Even though I'll chose C for the answer over D, because of the terminology in "BQ using customer-supplied key", I have an issue with this:
To me it does not make any sense.
The data is being encrypted by some key say K1 to store in Cloud Storage, then Decrypted, to be Re-Encrypted (automatically by say K2 [a google created key]) by BigQuery when being stored. This negates the use of K1 on your Data Storage in BigQuery.
It makes no sense. If someone sees this differently, I'd love to hear it. Thanks.
If you want to control encryption yourself, you can use customer-managed encryption keys (CMEK) for BigQuery.
https://cloud.google.com/bigquery/docs/customer-managed-encryption
D is correct. I had this question on the exam toaday and I go with D.
Explanation is - Generate the key outside the GCP so C and D are correct.
"Set up a Dataflow pipeline to decrypt the data and to store it in a new BigQuery dataset" is not correct becuase it means that data exist on GCP what is not correct. Only D is correct.
Yes, BigQuery and BigLake tables don't support Customer-Supplied Encryption Keys (CSEK). Answer must be either A or C, since the say generate key outside Google Cloud, import the key, hence I go for the answer C.
https://cloud.google.com/bigquery/docs/customer-managed-encryption#before_you_begin
https://cloud.google.com/kms/docs/importing-a-key
Answer D is incorrect because BigQuery does not support the use of customer-supplied keys to encrypt data at rest.
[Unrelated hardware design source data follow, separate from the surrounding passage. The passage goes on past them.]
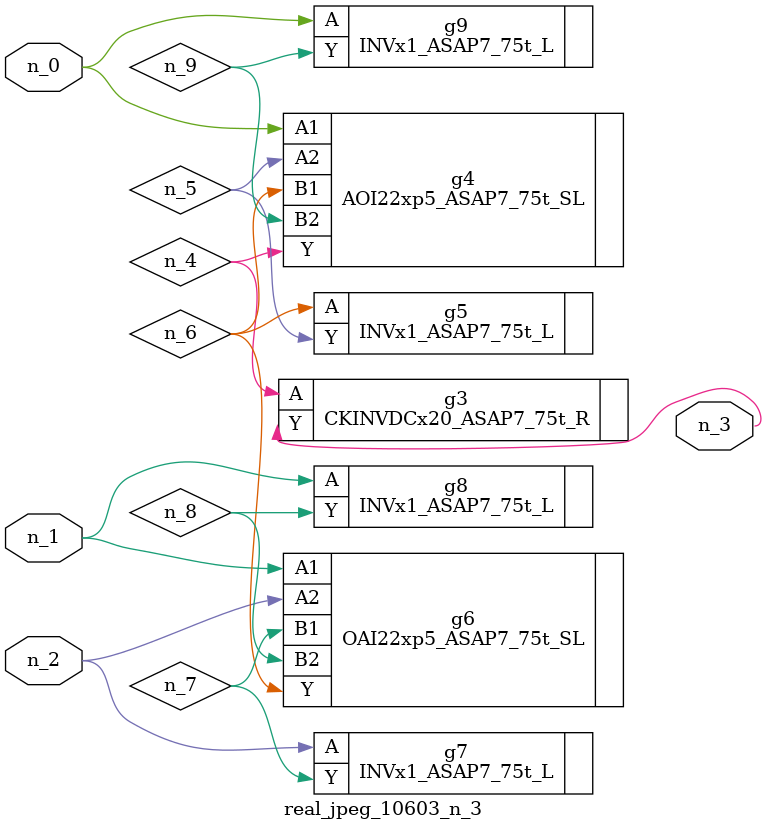
<source format=v>
module real_jpeg_10603_n_3 (n_1, n_0, n_2, n_3);

input n_1;
input n_0;
input n_2;

output n_3;

wire n_5;
wire n_8;
wire n_4;
wire n_6;
wire n_7;
wire n_9;

AOI22xp5_ASAP7_75t_SL g4 ( 
.A1(n_0),
.A2(n_5),
.B1(n_6),
.B2(n_9),
.Y(n_4)
);

INVx1_ASAP7_75t_L g9 ( 
.A(n_0),
.Y(n_9)
);

OAI22xp5_ASAP7_75t_SL g6 ( 
.A1(n_1),
.A2(n_2),
.B1(n_7),
.B2(n_8),
.Y(n_6)
);

INVx1_ASAP7_75t_L g8 ( 
.A(n_1),
.Y(n_8)
);

INVx1_ASAP7_75t_L g7 ( 
.A(n_2),
.Y(n_7)
);

CKINVDCx20_ASAP7_75t_R g3 ( 
.A(n_4),
.Y(n_3)
);

INVx1_ASAP7_75t_L g5 ( 
.A(n_6),
.Y(n_5)
);


endmodule
</source>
Instead, you can use customer-managed encryption keys in Cloud KMS to encrypt the data in BigQuery. To do this, you can either generate a new key in Cloud KMS (answer A) or import an existing key (answer C). Once you have a key in Cloud KMS, you can create a BigQuery dataset and select the key as the customer-managed key for the dataset. This will enable BigQuery to use the key to encrypt the data in the dataset.
Yes, BigQuery and BigLake tables don't support Customer-Supplied Encryption Keys (CSEK). Answer must be either A or C, since the say generate key outside Google Cloud, import the key, hence I go for the answer C.
You have to know the difference between CSEK and "imported keys to KMS". Those are not the same things. CSEK is never stored in KMS, obviously an imported key is. It is then as available as any CMEK to BQ.